]> git-server-git.apps.pok.os.sepia.ceph.com Git - ceph.git/commitdiff
qa/workunits/rbd: short-circuit status() if "ceph -s" fails
authorIlya Dryomov <idryomov@gmail.com>
Sun, 1 Mar 2026 21:55:52 +0000 (22:55 +0100)
committerIlya Dryomov <idryomov@gmail.com>
Tue, 3 Mar 2026 10:39:59 +0000 (11:39 +0100)
In mirror-thrash tests, status() can be invoked after one of the
clusters is effectively stopped due to a watchdog bark:

2026-03-01T22:27:38.633 INFO:tasks.daemonwatchdog.daemon_watchdog:thrasher.rbd_mirror.[cluster2] failed
2026-03-01T22:27:38.633 INFO:tasks.daemonwatchdog.daemon_watchdog:BARK! unmounting mounts and killing all daemons
...
2026-03-01T22:32:46.964 INFO:tasks.workunit.cluster1.client.mirror.trial199.stderr:+ status
2026-03-01T22:32:46.964 INFO:tasks.workunit.cluster1.client.mirror.trial199.stderr:+ local cluster daemon image_pool image_ns image
2026-03-01T22:32:46.964 INFO:tasks.workunit.cluster1.client.mirror.trial199.stderr:+ for cluster in ${CLUSTER1} ${CLUSTER2}

In this scenario all commands that are invoked from the loop body
are going to time out anyway.

Signed-off-by: Ilya Dryomov <idryomov@gmail.com>
qa/workunits/rbd/rbd_mirror_helpers.sh

index a069853fb71a2aa88f9c915b5c35661b81aea238..f5d7fe9262495a2b9f5f2600e8975b8e21f375d7 100755 (executable)

# # # # #

_WORK REQUEST A_
From the commit page, list each shell trace line that follows a "+ " in the quoted log output, in order.
_WORK REQUEST B_
Please answer these questions on the commit page, one per line:
(i) In which tests can status() be invoked after one of the clusters is effectively stopped?
(ii) What does the watchdog log report as having failed?
(iii) Which file does the commit change?

_Extracted data entries_
# # # # #

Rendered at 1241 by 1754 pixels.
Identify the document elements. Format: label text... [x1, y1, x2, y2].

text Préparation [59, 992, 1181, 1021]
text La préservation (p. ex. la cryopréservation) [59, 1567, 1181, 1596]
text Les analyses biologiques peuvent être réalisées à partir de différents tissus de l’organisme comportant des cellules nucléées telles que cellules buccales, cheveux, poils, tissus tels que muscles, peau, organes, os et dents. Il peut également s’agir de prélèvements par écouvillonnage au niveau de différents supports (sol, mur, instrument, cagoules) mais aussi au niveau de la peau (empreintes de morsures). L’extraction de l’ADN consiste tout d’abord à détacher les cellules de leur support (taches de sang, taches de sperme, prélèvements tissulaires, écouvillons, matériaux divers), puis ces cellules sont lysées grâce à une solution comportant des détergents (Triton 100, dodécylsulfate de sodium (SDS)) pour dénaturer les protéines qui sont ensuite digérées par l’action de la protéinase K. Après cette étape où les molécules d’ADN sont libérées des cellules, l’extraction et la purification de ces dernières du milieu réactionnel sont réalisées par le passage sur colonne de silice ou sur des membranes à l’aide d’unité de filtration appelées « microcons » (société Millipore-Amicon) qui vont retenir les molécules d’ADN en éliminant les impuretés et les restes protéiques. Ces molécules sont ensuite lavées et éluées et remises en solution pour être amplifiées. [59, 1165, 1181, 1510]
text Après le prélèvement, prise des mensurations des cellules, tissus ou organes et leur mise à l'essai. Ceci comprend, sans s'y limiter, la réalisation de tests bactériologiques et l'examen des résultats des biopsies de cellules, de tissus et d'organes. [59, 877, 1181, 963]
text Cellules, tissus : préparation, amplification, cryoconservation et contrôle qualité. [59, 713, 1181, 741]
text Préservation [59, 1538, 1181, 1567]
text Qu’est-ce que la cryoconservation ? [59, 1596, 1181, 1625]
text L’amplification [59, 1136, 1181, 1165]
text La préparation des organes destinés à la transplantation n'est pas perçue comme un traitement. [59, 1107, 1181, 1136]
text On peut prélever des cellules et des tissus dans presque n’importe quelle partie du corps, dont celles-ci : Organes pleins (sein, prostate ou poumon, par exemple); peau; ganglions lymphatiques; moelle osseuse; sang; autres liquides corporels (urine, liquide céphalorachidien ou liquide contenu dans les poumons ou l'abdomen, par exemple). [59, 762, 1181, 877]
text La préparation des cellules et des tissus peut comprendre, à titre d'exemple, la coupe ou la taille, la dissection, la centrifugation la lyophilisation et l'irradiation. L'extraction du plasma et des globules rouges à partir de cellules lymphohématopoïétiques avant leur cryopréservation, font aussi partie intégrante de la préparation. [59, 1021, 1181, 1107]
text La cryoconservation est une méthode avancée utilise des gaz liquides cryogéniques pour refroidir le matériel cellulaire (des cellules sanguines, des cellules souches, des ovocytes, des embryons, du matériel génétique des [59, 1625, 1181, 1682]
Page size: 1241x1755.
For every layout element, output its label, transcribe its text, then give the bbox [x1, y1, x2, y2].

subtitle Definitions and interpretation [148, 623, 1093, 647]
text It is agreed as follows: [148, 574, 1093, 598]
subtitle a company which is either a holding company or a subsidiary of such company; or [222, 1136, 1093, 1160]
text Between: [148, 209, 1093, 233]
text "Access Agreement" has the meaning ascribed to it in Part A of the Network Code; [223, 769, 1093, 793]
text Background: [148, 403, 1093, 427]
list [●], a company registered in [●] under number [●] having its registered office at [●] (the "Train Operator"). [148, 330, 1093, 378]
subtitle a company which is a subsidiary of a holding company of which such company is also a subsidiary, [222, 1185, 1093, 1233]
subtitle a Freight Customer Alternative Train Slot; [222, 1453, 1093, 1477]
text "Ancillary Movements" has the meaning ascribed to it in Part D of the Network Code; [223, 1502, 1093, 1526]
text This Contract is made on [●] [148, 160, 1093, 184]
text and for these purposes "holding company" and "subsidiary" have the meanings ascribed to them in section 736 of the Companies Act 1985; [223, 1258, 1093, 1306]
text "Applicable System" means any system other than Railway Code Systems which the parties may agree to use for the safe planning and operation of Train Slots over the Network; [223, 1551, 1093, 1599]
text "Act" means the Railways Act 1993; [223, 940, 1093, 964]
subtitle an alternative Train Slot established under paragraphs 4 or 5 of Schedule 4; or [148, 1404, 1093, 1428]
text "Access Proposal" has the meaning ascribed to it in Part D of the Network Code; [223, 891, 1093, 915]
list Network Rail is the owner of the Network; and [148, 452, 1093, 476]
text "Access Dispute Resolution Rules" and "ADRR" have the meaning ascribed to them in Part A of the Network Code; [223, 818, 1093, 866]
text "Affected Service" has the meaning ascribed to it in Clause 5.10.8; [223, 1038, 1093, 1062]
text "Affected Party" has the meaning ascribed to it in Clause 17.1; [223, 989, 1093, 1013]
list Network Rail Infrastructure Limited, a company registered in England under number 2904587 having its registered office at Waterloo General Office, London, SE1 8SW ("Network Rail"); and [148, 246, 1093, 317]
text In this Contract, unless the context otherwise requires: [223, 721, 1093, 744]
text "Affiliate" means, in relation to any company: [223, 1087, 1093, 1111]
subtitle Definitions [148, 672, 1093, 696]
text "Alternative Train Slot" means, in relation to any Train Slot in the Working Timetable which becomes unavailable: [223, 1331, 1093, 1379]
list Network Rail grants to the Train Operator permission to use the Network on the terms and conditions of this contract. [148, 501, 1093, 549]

# # # # #

_ANSWER A_
status
local cluster daemon image_pool image_ns image
for cluster in ${CLUSTER1} ${CLUSTER2}

_ANSWER B_
(i) Mirror-thrash tests
(ii) thrasher.rbd_mirror.[cluster2]
(iii) qa/workunits/rbd/rbd_mirror_helpers.sh